The accidental entrepreneur: Tired of working at the dairy owned by his father, also named John, the younger Bos struck out on his own, leasing land around Modesto until he found a plot at Claribel and Oakdale roads, a busy intersection. “I wanted to farm this place, but I had no clue how big this pumpkin and flower thing would become.”
Imagination and determination: “It’s a dreamer’s mentality, but yet it’s that whole Dutch determination thing. I did not have my heart in that dairy. I worked hard there, but I wanted to do the next thing that was going to blow the public away. I think I found that.”

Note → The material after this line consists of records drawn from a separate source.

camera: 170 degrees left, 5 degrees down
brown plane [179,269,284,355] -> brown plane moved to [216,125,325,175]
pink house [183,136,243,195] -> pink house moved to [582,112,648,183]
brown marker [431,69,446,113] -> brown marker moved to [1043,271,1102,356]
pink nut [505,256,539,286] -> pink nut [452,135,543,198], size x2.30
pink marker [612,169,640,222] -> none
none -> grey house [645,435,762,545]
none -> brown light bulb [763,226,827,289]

Tip-toeing into tulips: His mother, Alice Bos, 77, a native of the southern Netherlands, grew tulips despite the heat. “I was on the driveway and we were shooting the breeze and I saw these big Pink Impression tulips. I said, ‘Hey, Mom, those are nice.’ She says to me: ‘Vy don’t you grow yourself cut flower?’ … I purchased 200 bulbs that fall.
“I was growing them on my dad’s place. Each year I grew more and more. The first five or six years, I was just giving them to my friends. It was a fun study. You found out what worked here in the valley and what didn’t.”

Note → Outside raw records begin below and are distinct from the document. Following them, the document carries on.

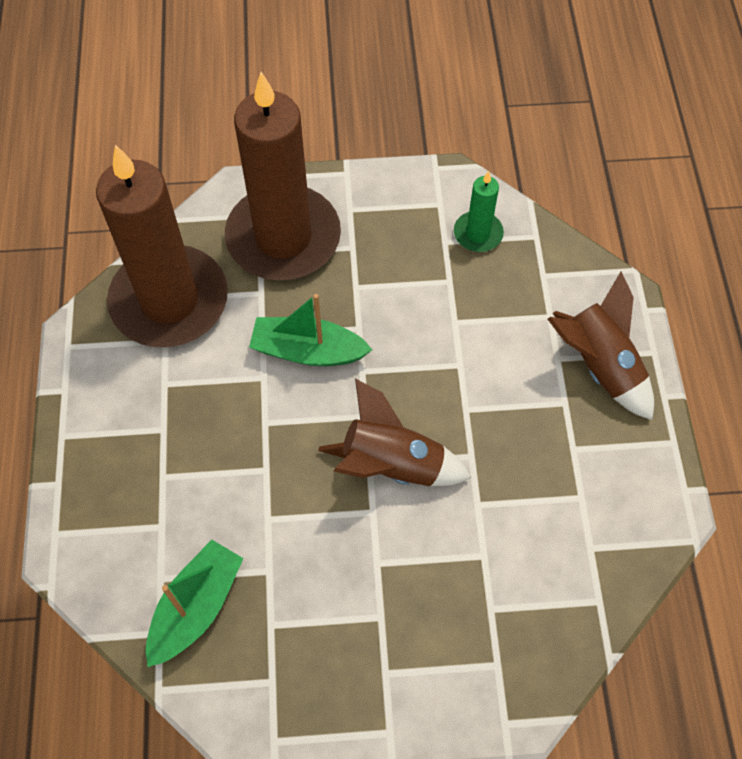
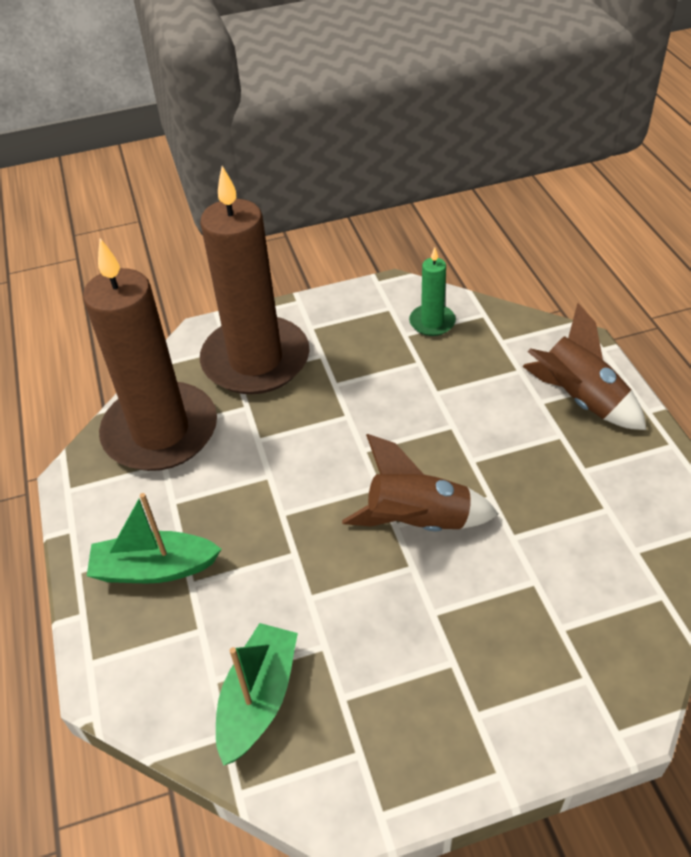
camera: 10 degrees left, 15 degrees down
green boat [249,294,372,366] -> green boat moved to [87,493,222,583]

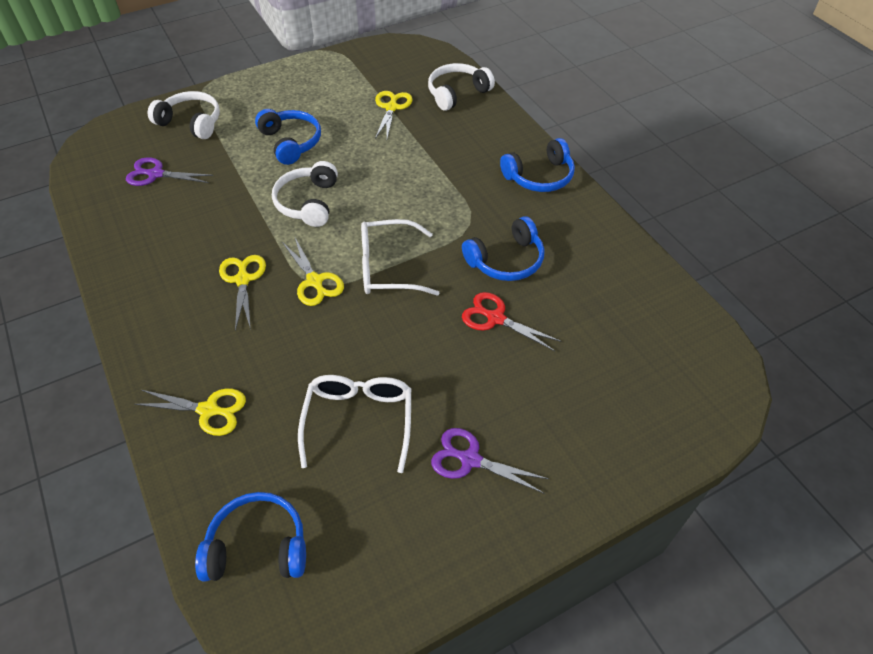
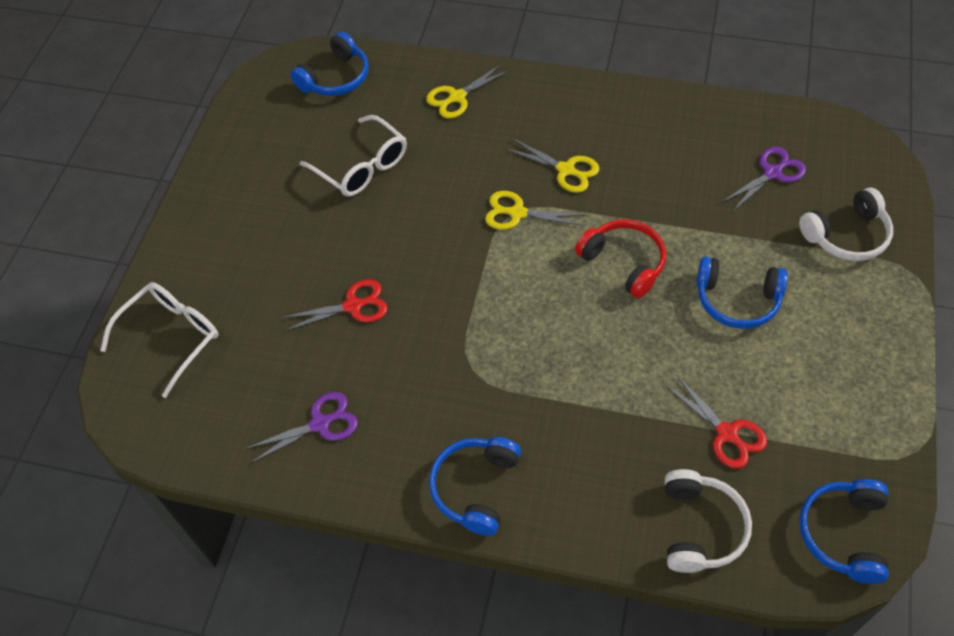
camera: 135 degrees right, 5 degrees up
white headphones [272,161,338,227] -> red headphones [575,219,666,298]
white glasses [361,219,439,295] -> white glasses moved to [100,282,219,398]
yellow scissors [375,91,412,139] -> red scissors [665,375,767,469]
purple scissors [431,428,549,493] -> purple scissors moved to [244,392,358,463]
blue headphones [462,216,544,281] -> blue headphones moved to [799,479,889,584]

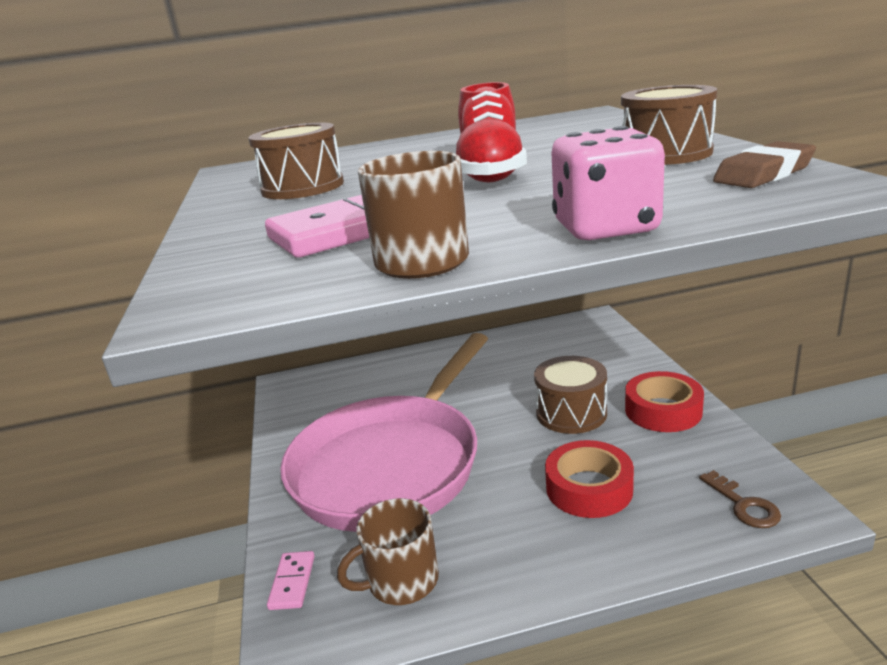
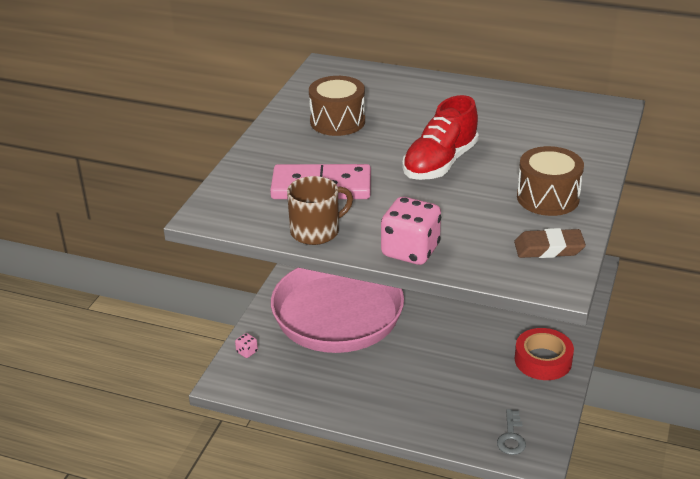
camera: 30 degrees right, 10 degrees up
pink domino [267,551,315,610] -> pink dice [235,333,258,358]
brown mug [337,498,439,605] -> none
brown drum [534,356,607,434] -> none
red tape [545,440,634,518] -> none
brown key [699,470,781,528] -> grey key [497,409,526,455]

The trick: Tulip bulbs need to be kept cold during a long winter dormancy. In the U.S., most are grown in hot houses. West Coast production is concentrated in Washington, Oregon and California’s northern coast, including Arcata, where Sun Valley Group is based. Bos buys about 200,000 bulbs from the Netherlands each year, at a cost of $40,000, and has them cooled in Michigan before shipping them west in November. “When they come out here, it’s like: boom. They grow quickly. Right now, they think it’s spring. All my tulips are done by April 1.”
Worst season: Thinking he had a wholesale contract locked up, he invested $100,000 in bulbs six years ago, only to have the deal fall through after the flowers bloomed. He discovered the public loved the carpet of flowers, but most of the crop never got picked. He’ll never go back to wholesale. “It’s one thing if you do millions at that, but not at 100,000. You can’t make it work. It’s not viable. Plus, this is unique to this area. Nobody is doing what I do.”
Hope springs eternal: Bos has planted 140,000 tulips in about 100 varieties on a five-acre corner of his property. They’re arranged in concentric circles shaped like a peace sign, surrounded by grape hyacinth that will make it look like it’s floating on an ocean. He’ll charge $5 entry, which comes with five stems. After that, they’re $1 apiece. In May, he’ll hold a 10-year anniversary party for customers. He hopes to buy his own land in three years.